ExportFromIndexStream performance improvements required

AtlasOfLivingAustralia / biocache-store

Occurrence processing, indexing and batch processing

Other

7 stars 24 forks source link

ExportFromIndexStream performance improvements required #216

Open ansell opened 7 years ago

ansell commented 7 years ago

The performance of ExportFromIndexStream may need to be improved to reduce the time required for the monthly regeneration of the downloads.ala.org.au archives. Currently it takes about 46 hours, which hopefully could be improved to allow it to be run more regularly than once a month to keep the downloads up to date with the biocache.

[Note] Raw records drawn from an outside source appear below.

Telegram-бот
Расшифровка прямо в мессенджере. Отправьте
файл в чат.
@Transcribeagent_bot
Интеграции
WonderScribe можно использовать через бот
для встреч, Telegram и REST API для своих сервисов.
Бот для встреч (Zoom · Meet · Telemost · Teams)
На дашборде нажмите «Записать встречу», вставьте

For reference, Generate GBIF Archives completes in under 4 hours, and it also hits every record.

adam-collins commented 6 years ago

To avoid CSV parsing issues change or add output format of tsv.

ansell commented 6 years ago

@djtfmartin What qualifies this for the "idea" label? It is a serious enough issue that I have more than once considered using another codebase to do the exporting so that exporting does not interrupt the other data management activities.

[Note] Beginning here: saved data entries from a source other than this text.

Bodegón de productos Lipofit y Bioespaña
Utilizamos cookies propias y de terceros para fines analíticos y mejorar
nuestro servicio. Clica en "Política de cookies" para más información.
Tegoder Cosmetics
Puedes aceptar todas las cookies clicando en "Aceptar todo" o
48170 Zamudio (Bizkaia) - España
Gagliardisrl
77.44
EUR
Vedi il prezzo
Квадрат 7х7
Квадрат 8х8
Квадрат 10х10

djtfmartin commented 6 years ago

thanks @ansell. I guess for me it was just a little vague as to what to do here. Im sure there is a problem, but we need detail (and a plan) to action something.

ansell commented 6 years ago

The current functionality is once a month we create three archives of different sizes (small/medium/large) for each of a range of large taxonomic groups (Animals/Fish/Birds/Fungi/etc.) to allow people to avoid using the downloads system.

The only issue right now (as far as I know) is that it takes an unusually long time and has been noticed multiple times by the data team as interfering with our other operations.

Exporting a single small/medium/large taxonomic group archive is close to a similar time right now to the time required to migrate the entire Cassandra from one location to another over a network using concurrent record readers and concurrent record writers (4 hours or so).

ansell commented 6 years ago

screen shot 2018-05-01 at 11 20 22 am

As a reference, it is running right now, and using a consistent 40% CPU on cass-b4, including the Jenkins/biocache-store and the Cassandra CPU usage.

djtfmartin commented 6 years ago

I had a little look at the SOLR streaming API. Looks like we need to use docValues to make use of this feature.